▶ _ENTRIES PROVIDED_:
Start of Block

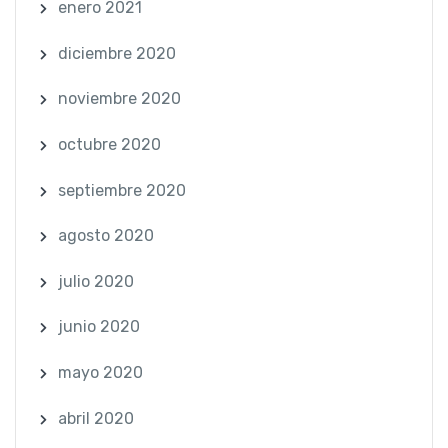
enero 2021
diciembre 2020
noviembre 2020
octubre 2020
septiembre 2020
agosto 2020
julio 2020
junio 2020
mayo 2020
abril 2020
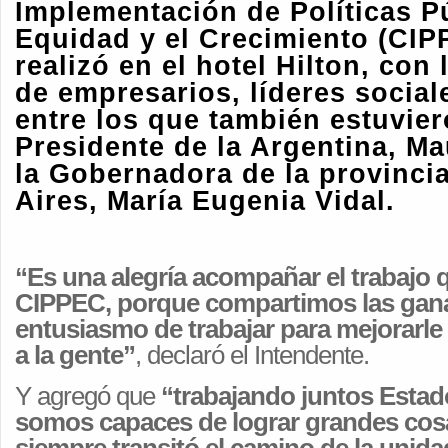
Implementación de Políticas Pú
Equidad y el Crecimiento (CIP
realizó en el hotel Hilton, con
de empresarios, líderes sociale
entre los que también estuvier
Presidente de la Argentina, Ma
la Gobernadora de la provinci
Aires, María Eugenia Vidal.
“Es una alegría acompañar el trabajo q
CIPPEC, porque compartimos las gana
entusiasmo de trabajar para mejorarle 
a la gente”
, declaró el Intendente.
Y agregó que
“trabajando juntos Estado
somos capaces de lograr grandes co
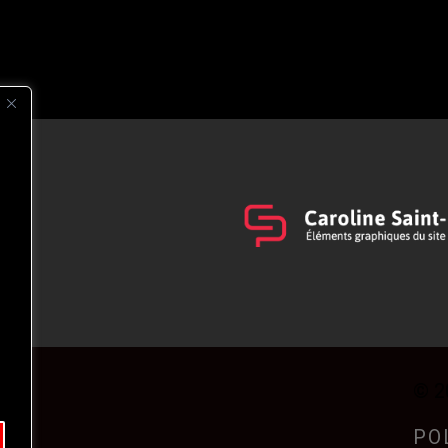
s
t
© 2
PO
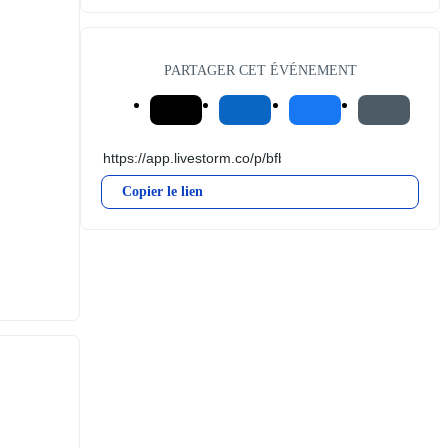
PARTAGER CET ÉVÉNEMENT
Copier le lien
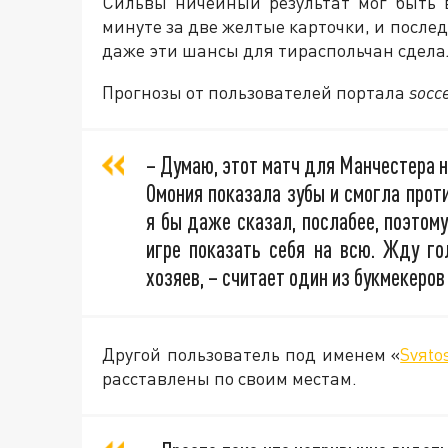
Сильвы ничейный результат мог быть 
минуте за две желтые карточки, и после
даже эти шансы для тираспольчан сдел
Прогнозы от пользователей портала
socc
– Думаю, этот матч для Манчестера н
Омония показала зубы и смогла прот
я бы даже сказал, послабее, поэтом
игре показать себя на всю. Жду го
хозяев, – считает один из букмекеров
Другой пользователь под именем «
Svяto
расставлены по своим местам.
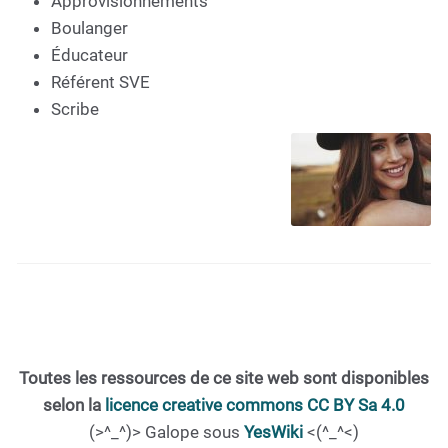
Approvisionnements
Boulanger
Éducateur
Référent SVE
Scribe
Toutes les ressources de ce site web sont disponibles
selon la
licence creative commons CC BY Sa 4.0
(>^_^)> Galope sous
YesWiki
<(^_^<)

End of Block

▶ _INSTRUCTIONS FOR THE TASK_:
Search each line of the data above for "даже", and copy the lines where it occurs.

▶ _ANSWER BOX_:
даже эти шансы для тираспольчан сдел
я бы даже сказал, послабее, поэтом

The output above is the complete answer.